Efficient TALEN and CRISPR/Cas9 online design tools and services are vital for promoting their application. These resources have developed rapidly along with the emergence and development of the technologies themselves. To date, there are more than 38 online prediction software tools and 39 commercial service agencies (incomplete statistics) for TALEN and CRISPR/Cas9. For TALEN, classical software applications include TAL Effector-Nucleotide Targeter [56] and TALE Toolbox [103], both of which may help investigators design TALEN plasmids efficiently. For CRISPR/Cas9, 23 software tools have been released since last year, some of which may deal with multiple model organisms, such as E-CRISP [104] and CRISPR-PLANT [105]. As the demands for high-throughput TALEN and CRISPR/Cas9 design rapidly increase, some tools have been developed for local analysis, such as TAL Effector-Nucleotide Targeter and sgRNAcas9 [106]. We have summarized the accessible tools and service companies in Additional file 1: Table S1 and Table S2, which have also been added to a GitHub wiki [107] so that others are able to update and curate the list.

Future perspectives

TALEN and CRISPR/Cas9 systems are promising accurate genome editing tools, that have the potential to promote biological research. However, there are limitations to both techniques. With regards to TALEN, the plasmid is large, which would affect delivery efficiency to cells, and it is difficult to assemble repeat monomers. With regards to CRISPR/Cas9, the main weakness is the occasional high off-target effects, in special species or gene cases [108]. A few efforts could be made to minimize the impacts for both technologies. For TALENs, developing a new TALEN scaffold would diminish the plasmid size, and different kits have been invented enabling monomer assembly in a short time. For CRISPR/Cas9, firstly, a pair of Cas9 nicking variants that requires cooperatives to generate a DSB would reduce the likelihood of off-target effects [109, 110]. Recently, Cas9 protein and FokI protein have been combined to form a dimeric CRISPR/Cas9 RNA-guided FokI nucleases system, which could be useful in highly accurate genome editing applications [111]. Secondly, a strict screening strategy on the 8–12 seed region of sgRNA would help decrease undesired mutagenesis in an off-target region. Studies have shown that seed region accounts for most of CRISPR/Cas9 specificity [112], and a point mutation in a seed region would abrogate sgRNA:Cas9 recognition [113]. Hence, at least two mismatches of a seed region lying in the off-target sequence would improve targeting specificity [114]. Thirdly, a truncated sgRNA with less than 20 nucleotides complimentary to a target region would dramatically reduce the off-target effects by 5000 fold, without scarifying target efficiency [115].

Conclusion

Applications of genome editing are still in their early stages.

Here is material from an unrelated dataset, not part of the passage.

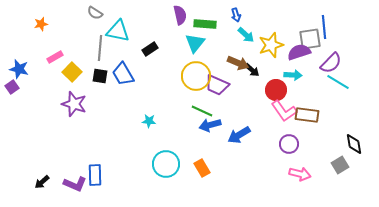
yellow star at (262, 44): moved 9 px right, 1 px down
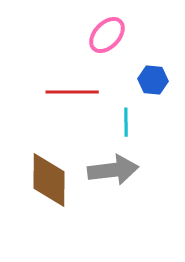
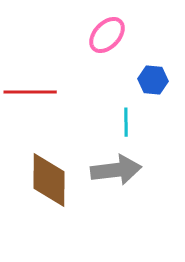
red line: moved 42 px left
gray arrow: moved 3 px right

Hopefully in the near future, the application and replacement of particular regulation methods can also be successful and in high-throughput manner, making the exploration of gene functions more precise and in-depth. Amazingly, epigenetic regulation of genes by this technology will possibly open a new means in the field of functional epigenetics. By taking advantages of these genome editing systems, we are now able to extend functional mechanistic studies to more research fields. Linked by technology, molecular biologists and ecologists will now be able to better cooperate to explore the interesting and important issues, such as animal social behavior, and mechanisms of biodiversity maintenance.